Collected data
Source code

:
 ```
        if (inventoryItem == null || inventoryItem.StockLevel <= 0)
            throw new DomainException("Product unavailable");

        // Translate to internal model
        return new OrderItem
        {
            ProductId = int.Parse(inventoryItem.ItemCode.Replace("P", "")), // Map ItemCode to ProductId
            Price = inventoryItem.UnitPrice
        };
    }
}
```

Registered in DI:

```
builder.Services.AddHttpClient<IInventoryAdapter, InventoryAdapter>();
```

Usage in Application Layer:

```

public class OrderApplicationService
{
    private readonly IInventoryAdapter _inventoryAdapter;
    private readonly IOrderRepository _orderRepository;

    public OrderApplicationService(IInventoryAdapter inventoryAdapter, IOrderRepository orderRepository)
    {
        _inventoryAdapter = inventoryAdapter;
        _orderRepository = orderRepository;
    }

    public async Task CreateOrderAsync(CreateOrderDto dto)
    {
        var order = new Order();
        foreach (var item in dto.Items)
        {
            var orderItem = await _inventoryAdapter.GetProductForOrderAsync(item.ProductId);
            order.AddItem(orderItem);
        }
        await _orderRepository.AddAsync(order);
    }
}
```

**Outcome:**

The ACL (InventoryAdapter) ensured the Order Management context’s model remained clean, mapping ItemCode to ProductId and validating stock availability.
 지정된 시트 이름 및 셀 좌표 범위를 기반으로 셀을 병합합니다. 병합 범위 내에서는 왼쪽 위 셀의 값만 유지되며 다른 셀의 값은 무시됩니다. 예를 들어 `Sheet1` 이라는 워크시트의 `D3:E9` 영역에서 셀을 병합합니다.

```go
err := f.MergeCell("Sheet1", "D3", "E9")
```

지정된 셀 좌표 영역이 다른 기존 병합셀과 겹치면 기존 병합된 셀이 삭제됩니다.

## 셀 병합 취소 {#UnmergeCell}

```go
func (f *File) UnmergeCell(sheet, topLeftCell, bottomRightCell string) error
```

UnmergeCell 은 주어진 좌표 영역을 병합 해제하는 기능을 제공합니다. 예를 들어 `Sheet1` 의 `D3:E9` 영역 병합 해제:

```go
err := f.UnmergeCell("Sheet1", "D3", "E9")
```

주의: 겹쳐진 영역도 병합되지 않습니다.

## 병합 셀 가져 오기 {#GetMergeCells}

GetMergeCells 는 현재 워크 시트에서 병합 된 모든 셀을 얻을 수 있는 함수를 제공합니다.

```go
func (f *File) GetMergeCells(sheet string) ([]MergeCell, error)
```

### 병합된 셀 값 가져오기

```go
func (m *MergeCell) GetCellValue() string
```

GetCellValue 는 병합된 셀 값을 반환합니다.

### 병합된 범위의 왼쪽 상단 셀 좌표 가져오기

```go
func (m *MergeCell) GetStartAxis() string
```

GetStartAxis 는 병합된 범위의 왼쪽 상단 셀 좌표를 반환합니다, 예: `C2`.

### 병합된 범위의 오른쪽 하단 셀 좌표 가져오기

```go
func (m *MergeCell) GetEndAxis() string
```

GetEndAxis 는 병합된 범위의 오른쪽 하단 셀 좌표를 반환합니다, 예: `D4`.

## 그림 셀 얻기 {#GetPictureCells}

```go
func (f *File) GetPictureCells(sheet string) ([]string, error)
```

▸ **Exercise prompt**:
Each line shown above needs to be transcribed exactly.

▸ **Exercise answer**:
Source code

:
 ```
        if (inventoryItem == null || inventoryItem.StockLevel <= 0)
            throw new DomainException("Product unavailable");

        // Translate to internal model
        return new OrderItem
        {
            ProductId = int.Parse(inventoryItem.ItemCode.Replace("P", "")), // Map ItemCode to ProductId
            Price = inventoryItem.UnitPrice
        };
    }
}
```

Registered in DI:

```
builder.Services.AddHttpClient<IInventoryAdapter, InventoryAdapter>();
```

Usage in Application Layer:

```

public class OrderApplicationService
{
    private readonly IInventoryAdapter _inventoryAdapter;
    private readonly IOrderRepository _orderRepository;

    public OrderApplicationService(IInventoryAdapter inventoryAdapter, IOrderRepository orderRepository)
    {
        _inventoryAdapter = inventoryAdapter;
        _orderRepository = orderRepository;
    }

    public async Task CreateOrderAsync(CreateOrderDto dto)
    {
        var order = new Order();
        foreach (var item in dto.Items)
        {
            var orderItem = await _inventoryAdapter.GetProductForOrderAsync(item.ProductId);
            order.AddItem(orderItem);
        }
        await _orderRepository.AddAsync(order);
    }
}
```

**Outcome:**

The ACL (InventoryAdapter) ensured the Order Management context’s model remained clean, mapping ItemCode to ProductId and validating stock availability.
 지정된 시트 이름 및 셀 좌표 범위를 기반으로 셀을 병합합니다. 병합 범위 내에서는 왼쪽 위 셀의 값만 유지되며 다른 셀의 값은 무시됩니다. 예를 들어 `Sheet1` 이라는 워크시트의 `D3:E9` 영역에서 셀을 병합합니다.

```go
err := f.MergeCell("Sheet1", "D3", "E9")
```

지정된 셀 좌표 영역이 다른 기존 병합셀과 겹치면 기존 병합된 셀이 삭제됩니다.

## 셀 병합 취소 {#UnmergeCell}

```go
func (f *File) UnmergeCell(sheet, topLeftCell, bottomRightCell string) error
```

UnmergeCell 은 주어진 좌표 영역을 병합 해제하는 기능을 제공합니다. 예를 들어 `Sheet1` 의 `D3:E9` 영역 병합 해제:

```go
err := f.UnmergeCell("Sheet1", "D3", "E9")
```

주의: 겹쳐진 영역도 병합되지 않습니다.

## 병합 셀 가져 오기 {#GetMergeCells}

GetMergeCells 는 현재 워크 시트에서 병합 된 모든 셀을 얻을 수 있는 함수를 제공합니다.

```go
func (f *File) GetMergeCells(sheet string) ([]MergeCell, error)
```

### 병합된 셀 값 가져오기

```go
func (m *MergeCell) GetCellValue() string
```

GetCellValue 는 병합된 셀 값을 반환합니다.

### 병합된 범위의 왼쪽 상단 셀 좌표 가져오기

```go
func (m *MergeCell) GetStartAxis() string
```

GetStartAxis 는 병합된 범위의 왼쪽 상단 셀 좌표를 반환합니다, 예: `C2`.

### 병합된 범위의 오른쪽 하단 셀 좌표 가져오기

```go
func (m *MergeCell) GetEndAxis() string
```

GetEndAxis 는 병합된 범위의 오른쪽 하단 셀 좌표를 반환합니다, 예: `D4`.

## 그림 셀 얻기 {#GetPictureCells}

```go
func (f *File) GetPictureCells(sheet string) ([]string, error)
```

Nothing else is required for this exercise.